The warriors, having laid aside their armor and swords, rushed to secure the door, but as confusion spread among them and women screamed, the roar persisted in its clangor, and at the entrance door blue flames began to lick along the sill.

Then Beowulf cried in a loud voice to the court that they must escape from the monster until they could assume their weapons and armor and secure the women against the hot anger of the furious dragon. So, in orderly manner, the company followed their king through a back way, leaving the vast hall in emptiness, the benches overturned, the fire on the hearths burning low.

DAWN came slowly over the snows lying heavy about the house of Wiglaf, and the wife of Beowulf's favorite earl was ordering her servants in their early tasks when Wiglaf burst in upon the family hearth. His face was drawn with rage and fear, and he embraced his wife with such impetuousness that the good lady became instantly consumed with the darkest of thoughts and forebodings.

"My lord," she cried, "what dread errand brings you hither at this hour from the king? Speak! Some disaster has befallen the world that you should look so distraught." And she hastened to relieve him of his great cloak.

But he put her away from him, and cried out in anguish: "Dear lady, gather together all that we have of value which the servants can carry upon swift horses, for this night a dragon, the vastest dragon in all the world, has come upon our Geatsland and, even as I speak, pursues his hideous way across the snow toward this our home. Already the mead-hall of the king is naught but a heap of smoldering ashes, and the granaries and storehouses of our people are hiding the sun from the world with the smoke of their burning. Make haste, I pray you, my lady, and fetch me the biggest of my swords and the stoutest of my armor. Then get you gone to the caves by the Whale's Headland while we pursue this hellish demon to his lair.
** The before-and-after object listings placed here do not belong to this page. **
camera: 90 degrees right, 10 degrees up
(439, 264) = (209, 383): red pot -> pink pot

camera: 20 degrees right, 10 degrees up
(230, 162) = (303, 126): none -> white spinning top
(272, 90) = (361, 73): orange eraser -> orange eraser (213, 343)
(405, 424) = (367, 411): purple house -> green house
"I go at once to my king. There is such death and destruction abroad this morn as never man has beheld, and the ruins of our fairest farms and halls are dotting the white land with sorrow and woeful suffering."
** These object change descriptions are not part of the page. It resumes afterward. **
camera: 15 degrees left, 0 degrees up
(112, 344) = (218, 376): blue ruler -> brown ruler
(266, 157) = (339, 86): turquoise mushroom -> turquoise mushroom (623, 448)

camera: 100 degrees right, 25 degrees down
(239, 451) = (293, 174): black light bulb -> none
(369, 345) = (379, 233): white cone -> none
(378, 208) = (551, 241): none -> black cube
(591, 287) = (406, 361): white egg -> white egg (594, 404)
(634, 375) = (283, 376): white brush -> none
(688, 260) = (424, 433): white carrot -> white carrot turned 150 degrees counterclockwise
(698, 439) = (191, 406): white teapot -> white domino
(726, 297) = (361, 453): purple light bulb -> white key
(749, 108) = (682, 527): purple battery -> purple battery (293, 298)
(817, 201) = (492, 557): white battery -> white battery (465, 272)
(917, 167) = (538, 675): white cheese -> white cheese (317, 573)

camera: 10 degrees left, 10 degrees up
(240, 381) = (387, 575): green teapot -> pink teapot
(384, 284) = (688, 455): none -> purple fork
Then Wiglaf's wife brought him his great broadsword and his stoutest armor, and embraced him tenderly ere he strode to the door.

Even now the sky was brown with dense smoke, and a vast and sinister rumbling was heard upon the air, proclaiming the steady and awful approach of the dragon.

Gathered together in the depths of the great forest, Beowulf and his band of eleven trusted warriors held a council of war.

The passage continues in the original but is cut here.